• **Compito scritto 1**
Trascrivi le righe dei record dall'inizio fino alla riga che contiene "Noticias de películas: Gente", entrambe incluse, sostituendo "Herning" con "Aarhus" e lasciando invariato tutto il resto.

• **Testo in esame**
-*-*-

Lina Ghotmeh è nata a Beirut, all’indomani della guerra civile libanese. Il suo lavoro si caratterizza per un approccio umanistico, unito alle suggestioni che provengono dalla sua geografia personale: dagli studi all’American University, nel cuore di Beirut – con le sue piante mediterranee rigogliose che intrappolano le rovine del vecchio campus – al paesaggio urbano dinamico di Londra.
In questa intervista parliamo di Stone Garden, primo progetto che sta realizzando nella sua città natale: una torre residenziale dove la storia della città e i suoi ricordi si fondono in una “scultura abitata”.
L’edificio è l’occasione per discutere della metodologia che chiama “Archeologia del futuro”, e che conferisce ai suoi edifici una chiara impronta espressiva, unita a una tensione umanistica che determina un’attenzione non retorica verso la sostenibilità.
Lina Ghotmeh, l’intervista: “Non sarebbe assurdo costruire un grattacielo di vetro a Beirut?”
L’architetta franco-libanese racconta Stone Garden, il primo progetto nella sua città natale, oggi quasi ultimato. Le abbiamo chiesto come la sua geografia ha plasmato la sua metodologia, che chiama “Archeologia del futuro”.
View Article details
- Giulia Ricci
- 11 novembre 2019
- Beirut, Libano
- Lina Ghotmeh Architecture
- Torre residenziale
Cittadina libanese e francese, Ghotmeh ha lasciato il Libano nel 2003 per collaborare con Ateliers Jean Nouvel a Parigi con Norman Foster a Londra. La combinazione tra l’educazione anglosassone e quella franco-europea l’hanno sostenuta quando ha lavorato sul progetto per Walbrook Square di Foster e Nouvel, edificio per uffici e commercio retail a Londra, poi bloccato nel 2009. Quando ha vinto il concorso internazionale per l’Estonian National Museum nel 2006, ha fondato lo studio di architettura DGT Architects, assieme a Dan Dorell e Tsuyoshi Tane.

-*-*-

• **Dati**
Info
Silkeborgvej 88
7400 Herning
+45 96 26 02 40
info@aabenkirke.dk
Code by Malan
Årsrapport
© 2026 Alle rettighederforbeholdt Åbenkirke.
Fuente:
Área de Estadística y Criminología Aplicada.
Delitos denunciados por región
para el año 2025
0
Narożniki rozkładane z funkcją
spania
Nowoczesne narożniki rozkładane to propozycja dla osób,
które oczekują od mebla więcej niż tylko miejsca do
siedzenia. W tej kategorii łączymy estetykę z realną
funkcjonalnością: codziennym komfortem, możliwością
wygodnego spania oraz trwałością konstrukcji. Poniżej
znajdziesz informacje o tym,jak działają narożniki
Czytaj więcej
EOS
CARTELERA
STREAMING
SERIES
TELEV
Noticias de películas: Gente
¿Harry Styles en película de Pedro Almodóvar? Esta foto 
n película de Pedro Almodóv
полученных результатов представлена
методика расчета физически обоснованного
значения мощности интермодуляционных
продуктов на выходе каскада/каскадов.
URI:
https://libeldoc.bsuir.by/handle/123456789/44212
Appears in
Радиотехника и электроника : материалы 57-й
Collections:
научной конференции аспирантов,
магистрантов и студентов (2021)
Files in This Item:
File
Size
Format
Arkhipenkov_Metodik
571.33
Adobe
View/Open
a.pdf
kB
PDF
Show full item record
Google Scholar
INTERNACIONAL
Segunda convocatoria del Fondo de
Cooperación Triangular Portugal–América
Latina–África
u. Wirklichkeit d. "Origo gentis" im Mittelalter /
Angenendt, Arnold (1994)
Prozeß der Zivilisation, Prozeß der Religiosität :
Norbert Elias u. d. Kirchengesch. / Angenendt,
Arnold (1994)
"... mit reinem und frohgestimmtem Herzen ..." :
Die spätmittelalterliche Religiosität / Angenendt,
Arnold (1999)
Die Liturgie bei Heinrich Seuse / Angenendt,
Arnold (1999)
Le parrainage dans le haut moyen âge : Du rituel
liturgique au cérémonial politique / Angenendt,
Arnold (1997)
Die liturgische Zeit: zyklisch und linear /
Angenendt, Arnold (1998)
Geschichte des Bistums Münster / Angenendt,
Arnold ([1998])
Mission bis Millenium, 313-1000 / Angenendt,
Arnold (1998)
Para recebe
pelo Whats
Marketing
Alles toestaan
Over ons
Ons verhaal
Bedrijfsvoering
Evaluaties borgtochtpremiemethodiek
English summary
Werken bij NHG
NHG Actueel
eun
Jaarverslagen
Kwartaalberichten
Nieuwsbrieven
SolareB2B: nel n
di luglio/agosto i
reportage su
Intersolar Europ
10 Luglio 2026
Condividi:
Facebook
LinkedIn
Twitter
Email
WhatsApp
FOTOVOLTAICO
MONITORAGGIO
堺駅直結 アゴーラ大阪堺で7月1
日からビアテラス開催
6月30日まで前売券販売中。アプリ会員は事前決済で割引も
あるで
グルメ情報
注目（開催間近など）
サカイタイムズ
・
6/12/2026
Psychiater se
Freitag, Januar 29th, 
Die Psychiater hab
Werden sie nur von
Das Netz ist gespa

-*-*-

• **Compito scritto 2**
Rispondi alle domande sul testo dedicato a Lina Ghotmeh.
(a) In quale città è nata Lina Ghotmeh?
(b) Con quale nome chiama la propria metodologia?
(c) In quale anno ha vinto il concorso internazionale per l'Estonian National Museum?

• **Risultato atteso 1**
Info
Silkeborgvej 88
7400 Aarhus
+45 96 26 02 40
info@aabenkirke.dk
Code by Malan
Årsrapport
© 2026 Alle rettighederforbeholdt Åbenkirke.
Fuente:
Área de Estadística y Criminología Aplicada.
Delitos denunciados por región
para el año 2025
0
Narożniki rozkładane z funkcją
spania
Nowoczesne narożniki rozkładane to propozycja dla osób,
które oczekują od mebla więcej niż tylko miejsca do
siedzenia. W tej kategorii łączymy estetykę z realną
funkcjonalnością: codziennym komfortem, możliwością
wygodnego spania oraz trwałością konstrukcji. Poniżej
znajdziesz informacje o tym,jak działają narożniki
Czytaj więcej
EOS
CARTELERA
STREAMING
SERIES
TELEV
Noticias de películas: Gente

• **Risultato atteso 2**
(a) Lina Ghotmeh è nata a Beirut.
(b) Chiama la propria metodologia "Archeologia del futuro".
(c) Ha vinto il concorso nel 2006.